Optimal and Efficient Algorithms for Decentralized Online Convex Optimization
Yuanyu Wan, Tong Wei, Bo Xue, Mingli Song, Lijun Zhang
TL;DR
The paper tackles decentralized online convex optimization on a network, addressing gaps between existing upper and lower bounds by introducing an accelerated gossip-based algorithm (AD-FTGL) with a blocking update that yields near-optimal regret: $\tilde{O}(n\rho^{-1/4}\sqrt{T})$ for convex and $\tilde{O}(n\rho^{-1/2}\log T)$ for strongly convex objectives. It also provides matching topology-aware lower bounds and extends the framework with a projection-free variant achieving favorable regret-communication trade-offs, including $O(nT^{3/4})$ for convex and $O(nT^{2/3}(\log T)^{1/3})$ for strongly convex cases, with nearly optimal communication rounds. The analysis hinges on improved consensus via Acc_Gossip, a blocking update mechanism, and refined spectral-gap arguments, including a tighter $O(\rho^{-1}\log n)$ bound for gossip errors. Collectively, the results demonstrate that the proposed algorithms are nearly optimal in $T$, $n$, and $\rho$ and offer practical projection-free alternatives for complex constraint sets. The study advances understanding of topology- and communication-dependent limits in D-OCO and offers tools for efficient distributed online learning under realistic communication constraints.
Abstract
We investigate decentralized online convex optimization (D-OCO), in which a set of local learners are required to minimize a sequence of global loss functions using only local computations and communications. Previous studies have established $O(n^{5/4}ρ^{-1/2}\sqrt{T})$ and ${O}(n^{3/2}ρ^{-1}\log T)$ regret bounds for convex and strongly convex functions respectively, where $n$ is the number of local learners, $ρ<1$ is the spectral gap of the communication matrix, and $T$ is the time horizon.
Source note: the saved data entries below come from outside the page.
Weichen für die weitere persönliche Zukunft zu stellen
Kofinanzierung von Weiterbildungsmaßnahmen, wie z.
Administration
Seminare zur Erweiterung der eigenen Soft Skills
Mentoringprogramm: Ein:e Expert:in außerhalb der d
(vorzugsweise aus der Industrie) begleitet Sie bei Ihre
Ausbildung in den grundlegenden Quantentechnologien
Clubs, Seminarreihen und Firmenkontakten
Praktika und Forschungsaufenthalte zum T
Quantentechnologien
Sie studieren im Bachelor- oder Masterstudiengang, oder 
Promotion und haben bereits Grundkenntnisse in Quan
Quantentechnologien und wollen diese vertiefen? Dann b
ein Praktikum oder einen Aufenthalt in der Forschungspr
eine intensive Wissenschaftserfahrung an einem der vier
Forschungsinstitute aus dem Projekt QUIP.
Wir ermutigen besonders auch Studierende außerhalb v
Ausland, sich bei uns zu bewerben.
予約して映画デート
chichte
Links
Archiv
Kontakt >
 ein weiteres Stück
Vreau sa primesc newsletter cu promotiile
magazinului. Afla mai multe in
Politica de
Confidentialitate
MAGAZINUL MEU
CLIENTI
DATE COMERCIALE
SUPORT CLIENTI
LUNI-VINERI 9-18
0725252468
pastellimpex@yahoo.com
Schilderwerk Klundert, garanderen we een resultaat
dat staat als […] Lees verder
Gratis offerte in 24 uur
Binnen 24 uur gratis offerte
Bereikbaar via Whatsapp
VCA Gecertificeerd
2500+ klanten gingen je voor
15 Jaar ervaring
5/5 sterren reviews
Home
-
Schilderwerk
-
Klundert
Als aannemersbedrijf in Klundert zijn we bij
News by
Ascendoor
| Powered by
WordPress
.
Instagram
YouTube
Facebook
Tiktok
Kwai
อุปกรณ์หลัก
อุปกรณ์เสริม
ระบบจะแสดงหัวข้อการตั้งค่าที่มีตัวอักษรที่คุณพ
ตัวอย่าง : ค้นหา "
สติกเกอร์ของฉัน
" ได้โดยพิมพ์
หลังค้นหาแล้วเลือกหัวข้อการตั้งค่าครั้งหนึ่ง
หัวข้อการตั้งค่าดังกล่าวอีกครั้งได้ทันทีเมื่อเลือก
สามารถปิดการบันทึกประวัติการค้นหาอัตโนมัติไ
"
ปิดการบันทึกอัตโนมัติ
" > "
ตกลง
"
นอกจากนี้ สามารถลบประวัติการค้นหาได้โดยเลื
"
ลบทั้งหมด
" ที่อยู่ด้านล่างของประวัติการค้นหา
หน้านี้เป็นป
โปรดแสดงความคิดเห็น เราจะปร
However, there exist large gaps from the existing lower bounds, i.e., $Ω(n\sqrt{T})$ for convex functions and $Ω(n)$ for strongly convex functions. To fill these gaps, in this paper, we first develop a novel D-OCO algorithm that can respectively reduce the regret bounds for convex and strongly convex functions to $\tilde{O}(nρ^{-1/4}\sqrt{T})$ and $\tilde{O}(nρ^{-1/2}\log T)$. The primary technique is to design an online accelerated gossip strategy that enjoys a faster average consensus among local learners. Furthermore, by carefully exploiting spectral properties of a specific network topology, we enhance the lower bounds for convex and strongly convex functions to $Ω(nρ^{-1/4}\sqrt{T})$ and $Ω(nρ^{-1/2}\log T)$, respectively. These results suggest that the regret of our algorithm is nearly optimal in terms of $T$, $n$, and $ρ$ for both convex and strongly convex functions. Finally, we propose a projection-free variant of our algorithm to efficiently handle practical applications with complex constraints. Our analysis reveals that the projection-free variant can achieve ${O}(nT^{3/4})$ and ${O}(nT^{2/3}(\log T)^{1/3})$ regret bounds for convex and strongly convex functions with nearly optimal $\tilde{O}(ρ^{-1/2}\sqrt{T})$ and $\tilde{O}(ρ^{-1/2}T^{1/3}(\log T)^{2/3})$ communication rounds, respectively.